On Tuesday, House Democrats sued the Treasury Department to get a look at President Donald Trump’s taxes.
“Despite its mandatory obligation, the Treasury Department failed to comply with the law and denied the Committee’s request,” said House Ways and Means Committee Chairman Richard Neal, D-Mass., in announcing the move. “The Administration also refused to comply with the subpoenas I subsequently issued in an effort to obtain the materials. Due to that noncompliance, the Committee is now pursuing this matter in the federal courts.”
The decision to sue comes a full three months after Neal first requested Trump’s tax returns from Treasury Secretary Steve Mnuchin, citing an IRS statute that states that the treasury secretary “shall” turn over the tax return of any American if the chair of the House Ways and Means Committee requests it. In his initial request, Neil asked for personal tax returns from 2013 to 2018 as well as returns for eight business entities affiliated with Trump.
Mnuchin denied that request, insisting that Neal didn’t have any credible reason to ask for Trump’s returns — other than to score political points. And that decision led us to today.
In truth, everything from April 3 (when Neal first requested Trump’s returns) until today has been predictable prelude.
There is — and was — a 0% chance that Trump (or his proxy Mnuchin) was ever going to voluntarily turn over the President’s tax returns. Why? Because, at some point in the relatively early days of the 2016 campaign, Trump and his advisers made the decision that whatever was in his returns would be far more damaging to his chances of being president than the bad press he would get by not releasing them. (Trump is the first major-party presidential nominee to release no tax returns and the first US president since Watergate to refuse to release any returns.)
That initial decision has been justified in all sorts of different ways by Trump and his top aides.
The longest-running excuse — er — explanation is that Trump is currently under audit and that you don’t release your returns while under audit.
“You don’t learn anything from a tax return,” Trump said at a GOP debate in February 2016. “I will say this.
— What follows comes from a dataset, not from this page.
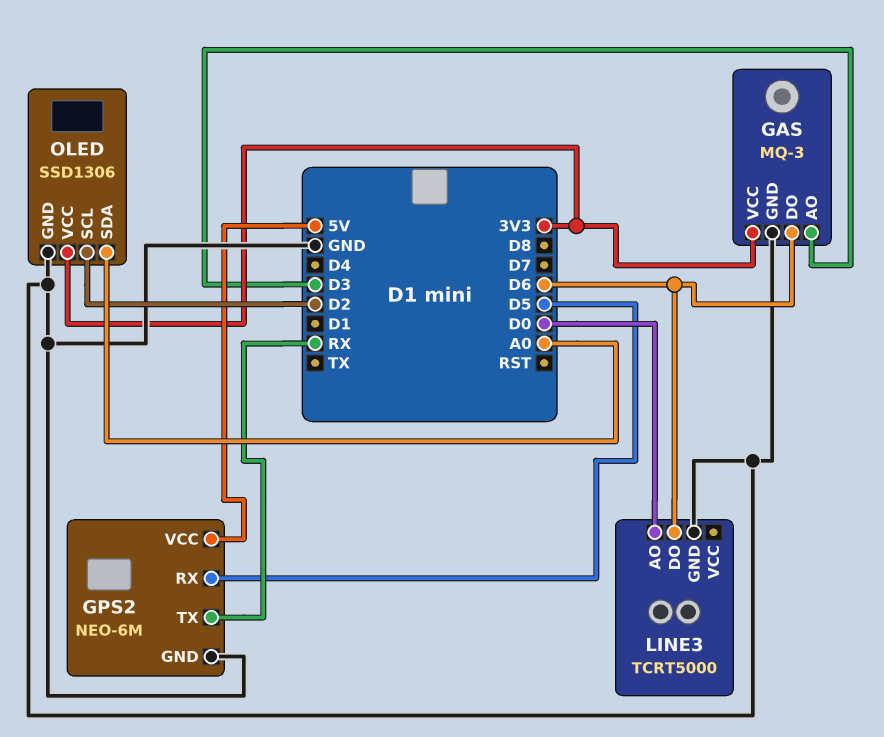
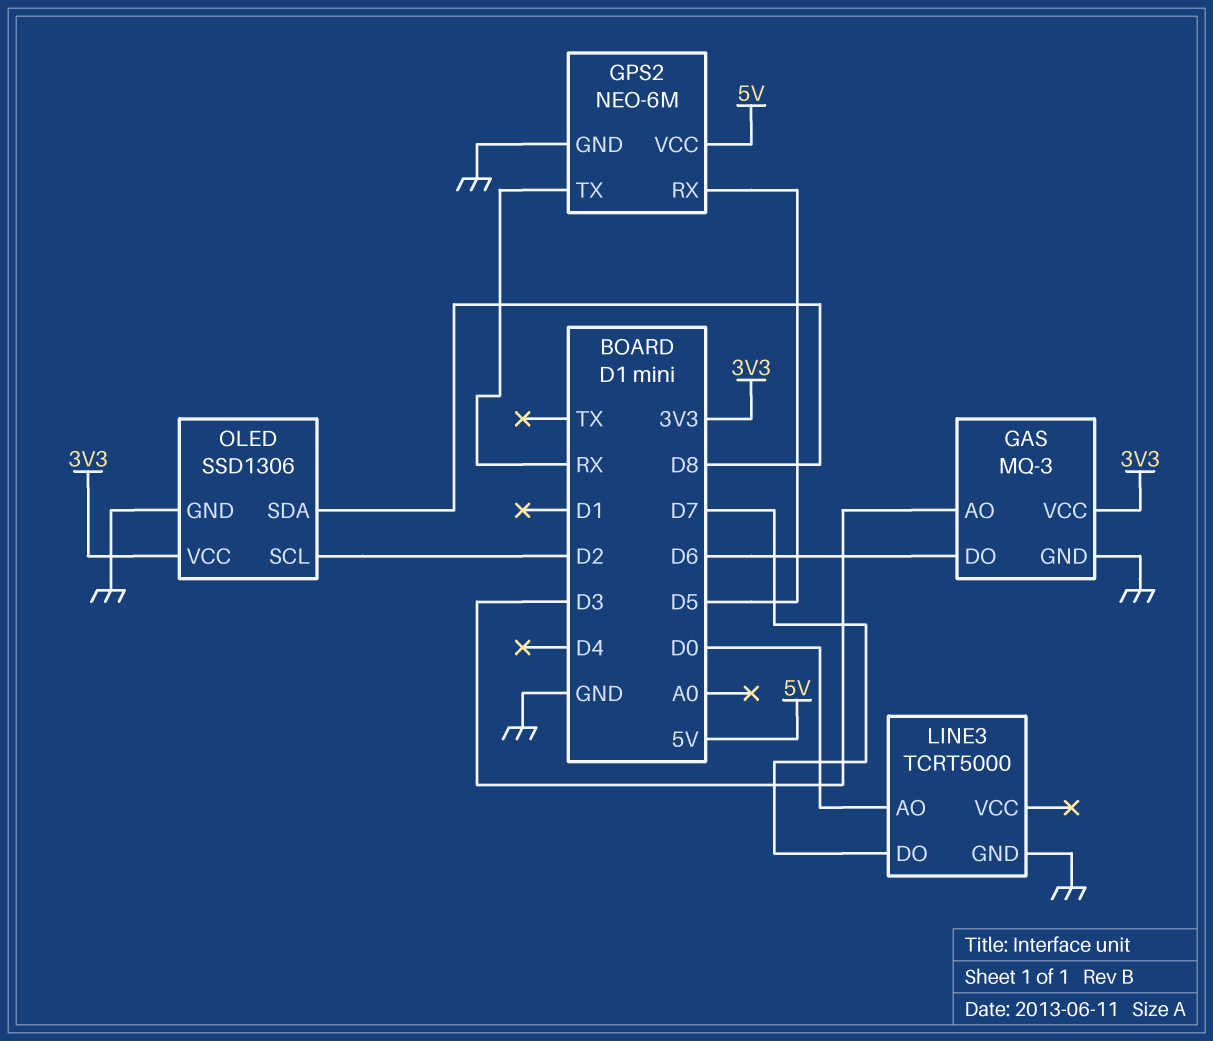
LINE3 pin DO: D6 -> D7
OLED pin SDA: A0 -> D8

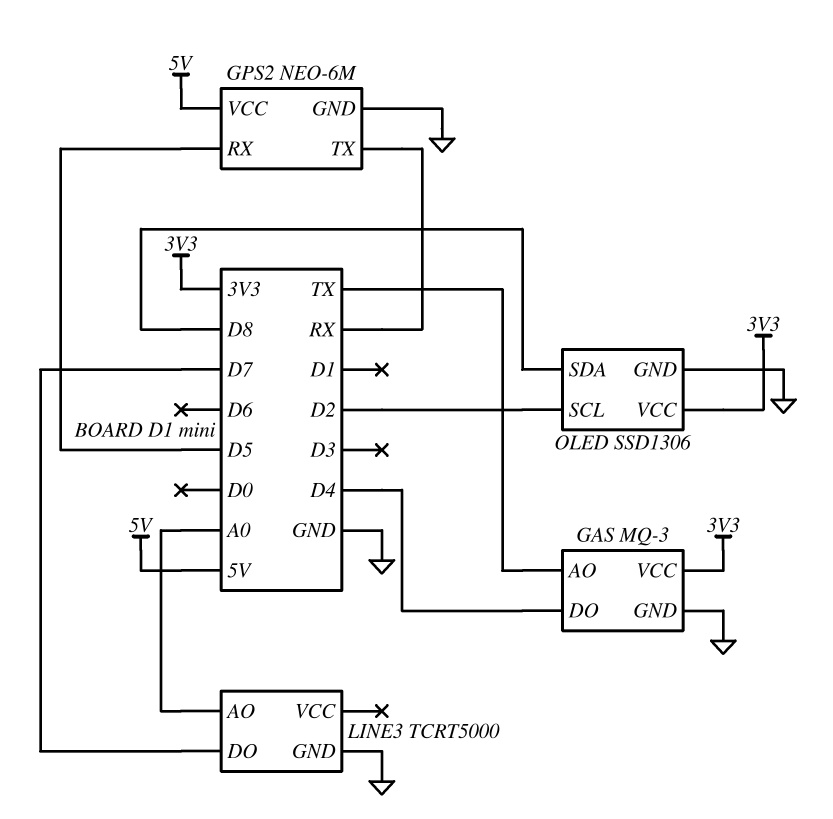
GAS pin AO: D3 -> TX
GAS pin DO: D6 -> D4
LINE3 pin AO: D0 -> A0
Mitt Romney looked like a fool when he delayed and delayed and delayed and Harry Reid baited him and Mitt Romney didn’t file until a month and a half before the election and it cost him bigly. … As far as my return, I want to file it except for many years, I’ve been audited every year. Twelve years or something like that. Every year they audit me, audit me, audit me. … I will absolutely give my return but I’m being audited now for two or three [years’ worth] now so I can’t.”
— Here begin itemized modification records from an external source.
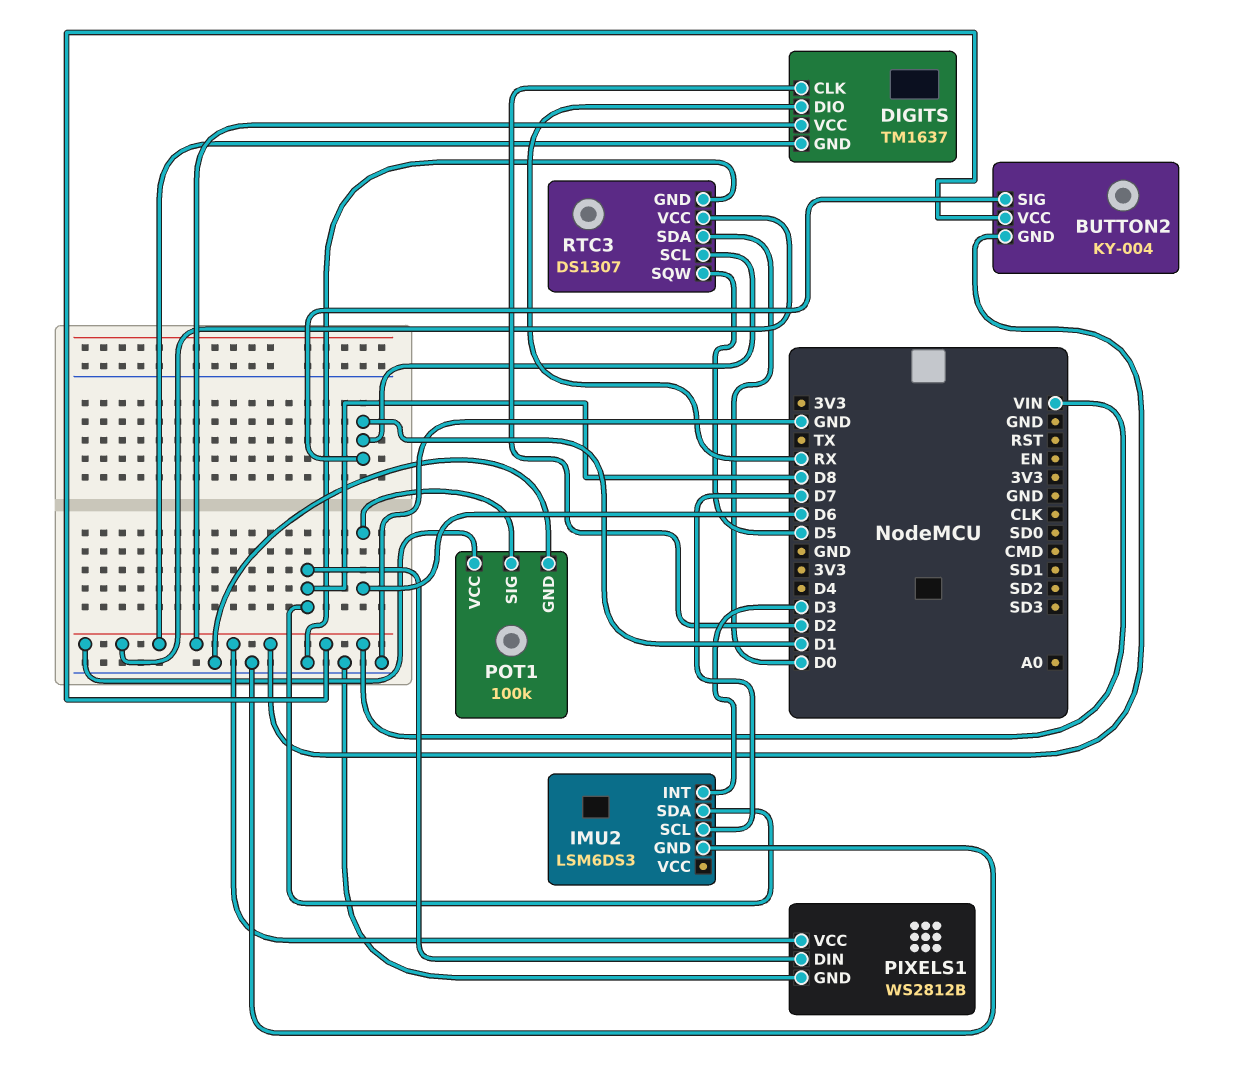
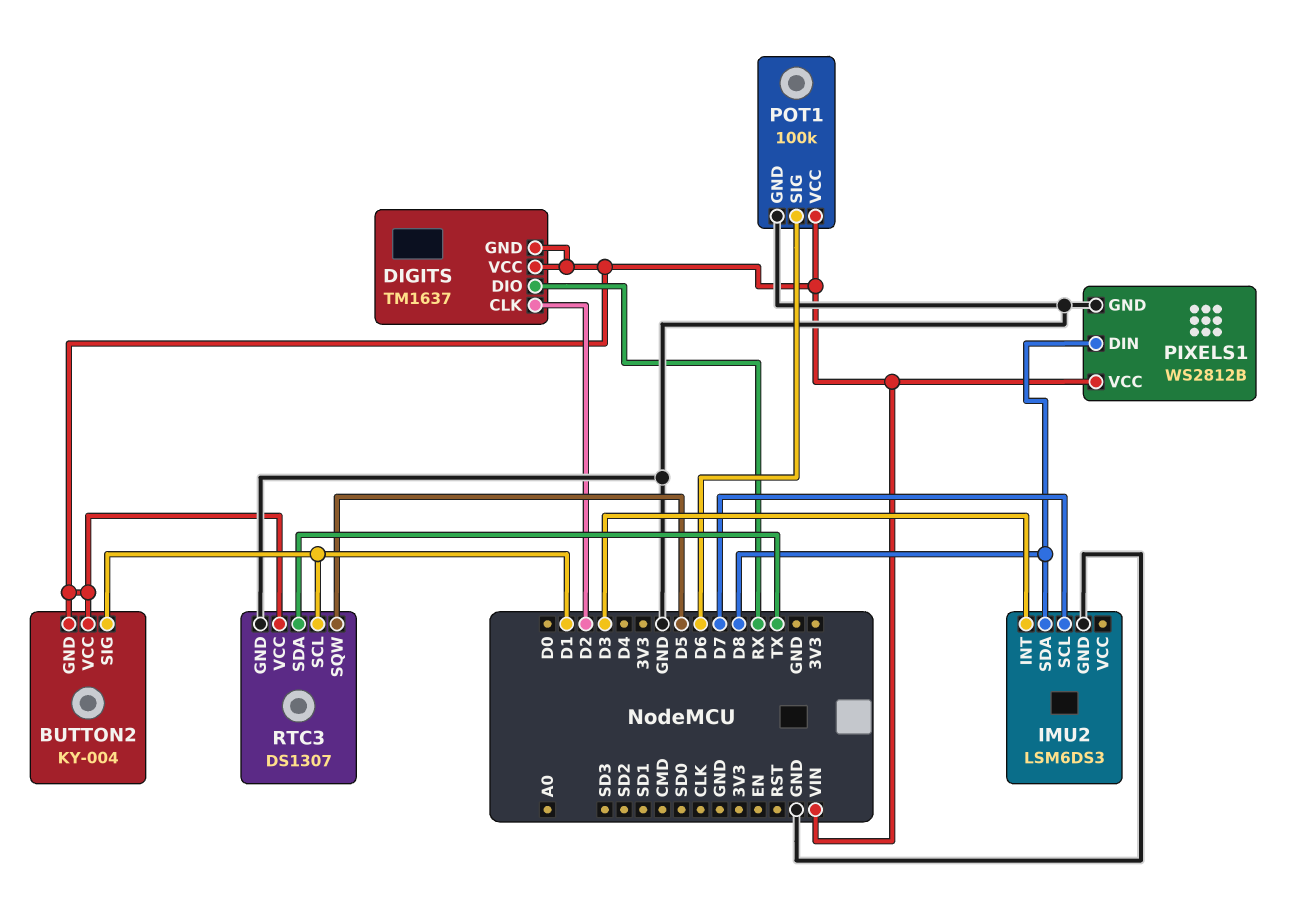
RTC3 pin SDA: D0 -> TX

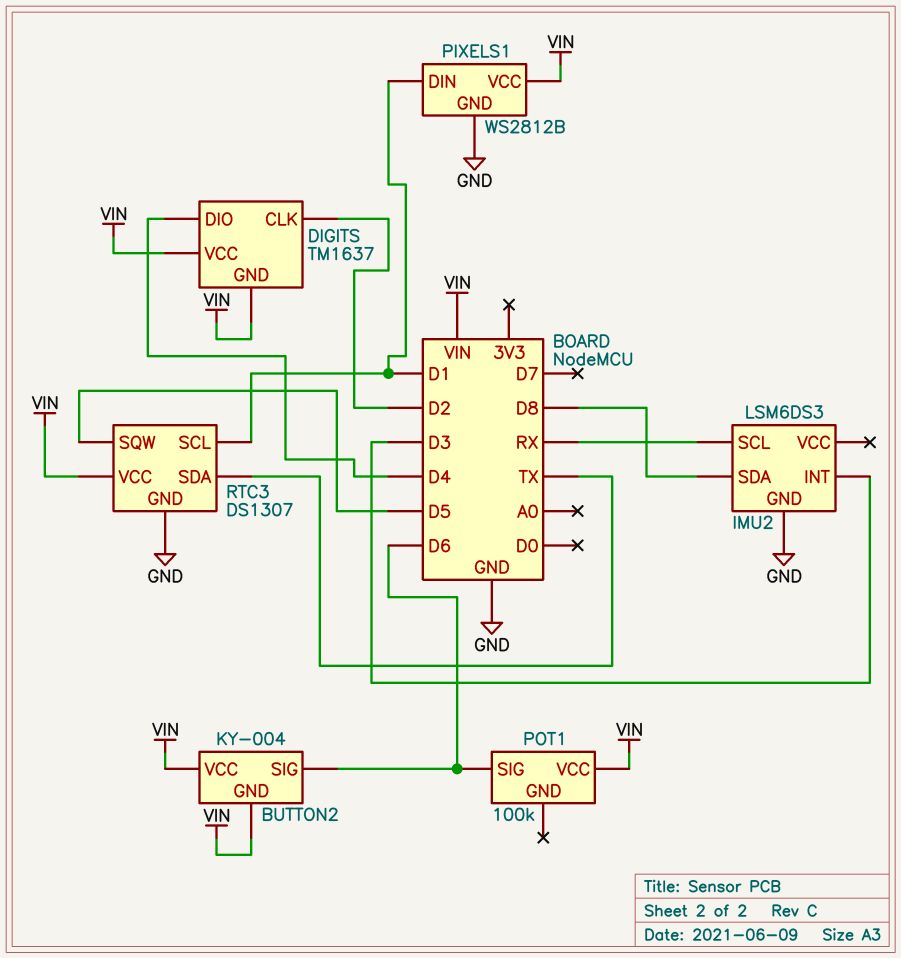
BUTTON2 pin SIG: D1 -> D6
DIGITS pin DIO: RX -> D4
IMU2 pin SCL: D7 -> RX
PIXELS1 pin DIN: D8 -> D1
POT1 pin GND: GND -> none

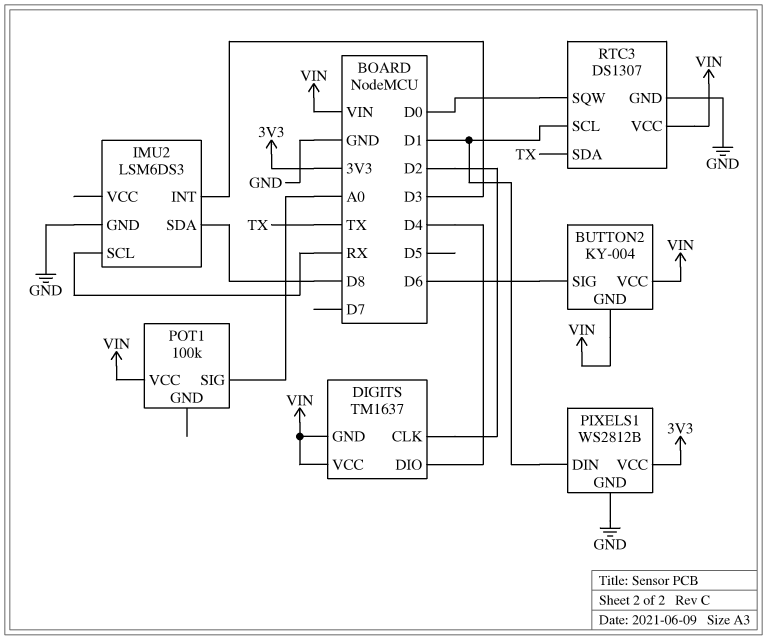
PIXELS1 pin VCC: VIN -> 3V3
POT1 pin SIG: D6 -> A0
RTC3 pin SQW: D5 -> D0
He’s repeated that same basic line for years now — although it’s not, strictly speaking, accurate. There is no law that bars Trump from releasing his returns. In fact, there is precedent for a president — say that 10 times fast! — to do so. Seeking to knock down the idea that he was a crook, Richard Nixon released his tax returns, while in office, in 1973. So it’s not that Trump can’t release his returns under audit. It’s that he doesn’t want to.
The other main reason offered by Trump’s allies for his refusal to turn over his returns is that no one cares to see them. The most outspoken advocate of this position is White House counselor Kellyanne Conway. “We litigated this all through the election. People didn’t care,” she said way back in early 2017. “They voted for him, and let me make this very clear: Most Americans are very focused on what their tax returns will look like while President Trump is in office, not what his look like.”
That is, also, not strictly accurate. There’s no way of Conway knowing whether people voting for Trump did so knowing (and not caring) that he hadn’t released his tax returns because there was no question on the 2016 exit poll that remotely dealt with that issue. And subsequent polling suggests the opposite is true: In a late April CNN-SSRS national poll, 66% of respondents said Trump should release his taxes publicly, while 32% said he should not.
The point here is that — whatever the reason Trump and his supporters offered in the moment — this was always the endgame. Refuse to cooperate at all turns. Force the issue into the courts. Hope for a favorable ruling but, short of that, root for a drawn-out process whereby any sort of ruling isn’t offered until either a) Trump has already secured a second term or b) Trump has lost reelection and the state of his tax returns is no longer of such interest.
We’ve been heading in this direction for the past four years. Now the real fight — the legal one — begins. Trump hopes it won’t end anytime soon.